- official logo
- Abbreviation: ГУВД по Московской области
- Motto: служа закону, Служим народу by serving the law, we serve the people

Agency overview
- Formed: 1956
- Employees: 7,000

Jurisdictional structure
- Operations jurisdiction: Russia
- General nature: Local civilian police;

Operational structure
- Headquarters: Moscow
- Agency executive: Nikolai Golovkin, Chief of Police;
- Parent agency: MVD
- Units: List Criminal Investigative Department; Federal Migatory Service; Traffic Police; OMON Special Force; Air Division;

Website
- Official Site

= Moscow Oblast Police =

Regional police force in Russia

Main Directorate for Moscow Oblast (Главное управление внутренних дел по Московской области) is the official name of the Moscow Oblast's Police. Subordinated directly to the Russian Interior Ministry and the Governor of Moscow Oblast.

The Main Headquarters is in Belinsky street, 3 (now Nikita Lane, 3) in Moscow.

==History==
Until 1956, Moscow and Moscow region were united in the structural division of the NKVD under the USSR Ministry of Internal Affairs. In 1956, the Minister of Internal Affairs Nikolai Dudorov decided to improve the regional management and on May 9, 1956 he signed an internal decree No. 071, which was formed two independent department: The Department of Internal Affairs of Moscow with its center at Petrovka 38, and the Moscow region police department with a focus on Belinsky street, 3 (now Nikita Lane, 3).
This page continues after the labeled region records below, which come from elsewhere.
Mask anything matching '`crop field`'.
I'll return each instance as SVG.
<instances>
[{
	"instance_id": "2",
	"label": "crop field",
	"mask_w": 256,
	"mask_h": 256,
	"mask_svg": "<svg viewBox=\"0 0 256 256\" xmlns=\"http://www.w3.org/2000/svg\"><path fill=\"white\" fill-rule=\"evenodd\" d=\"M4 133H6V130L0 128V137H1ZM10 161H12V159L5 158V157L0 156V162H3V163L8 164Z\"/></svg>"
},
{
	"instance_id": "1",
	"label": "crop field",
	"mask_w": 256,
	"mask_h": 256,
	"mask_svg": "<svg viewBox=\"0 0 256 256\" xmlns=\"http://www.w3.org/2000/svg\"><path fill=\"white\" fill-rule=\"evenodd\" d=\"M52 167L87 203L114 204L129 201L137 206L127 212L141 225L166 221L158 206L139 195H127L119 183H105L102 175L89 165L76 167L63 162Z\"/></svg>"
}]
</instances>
The first chief of the Moscow region police department became Commissioner Yegorov Ryasno. On July 5, 1956, he was dismissed from the Ministry of Internal Affairs of the USSR on the facts of defamation. Instead of him, was appointed Commissioner Grigory Ivanovich Kalinin, who led the department until 1959.

During the next 10 years (1959–1969) the Department of Internal Affairs of the Moscow Region was led by Commissioner Sergey A. Vasiliev. Next up in 1984 to the post of head of department was appointed Lieutenant-General Vasily Konstantinovich Tsepkov, who previously worked as head of the department of administrative organs of the CPSU. Under him, in 1978 (Order of the Ministry of the Interior March 10, 1978 No. 0122) was reorganized Department of Internal Affairs of the Moscow region to the main Department of Internal Affairs of the Moscow region (in order to raise the profile and the increasing number of officers). Under his leadership, was opened a museum of history of Moscow region police, and began to build a training corps training school junior and middle commanding structure, which opened in 1975 (now a training center in the village Rastorguevo, in Leninsky Municipal District of Moscow Oblast).

After retiring, Tsepkova was replaced by Ivan Shilov, police chief who has worked in the Moscow Region 1984–1988 years, previously worked at the central office of MVD. From 1988 to 1994 he headed the Directorate alongside former chief of Egoryevskaya police, Lieutenant-General Constantine Maksimovich Bellin. From 1994 to 1995 he was succeeded by Lieutenant-General Vyacheslav V. Ogorodnikov, who previously worked in Istra, Naro-Fominsk, and fought in Afghanistan.

From 1995 to 1999, the head of the Moscow region police department was a former deputy Minister of Internal Affairs, Colonel-General Alexander Kulikov. Next up in 2001 the police department was led by Major General Yuri Ivanovich Yukhman.

From 2001 the head of Moscow region police is the colonel-general Nikolai V. Golovkin.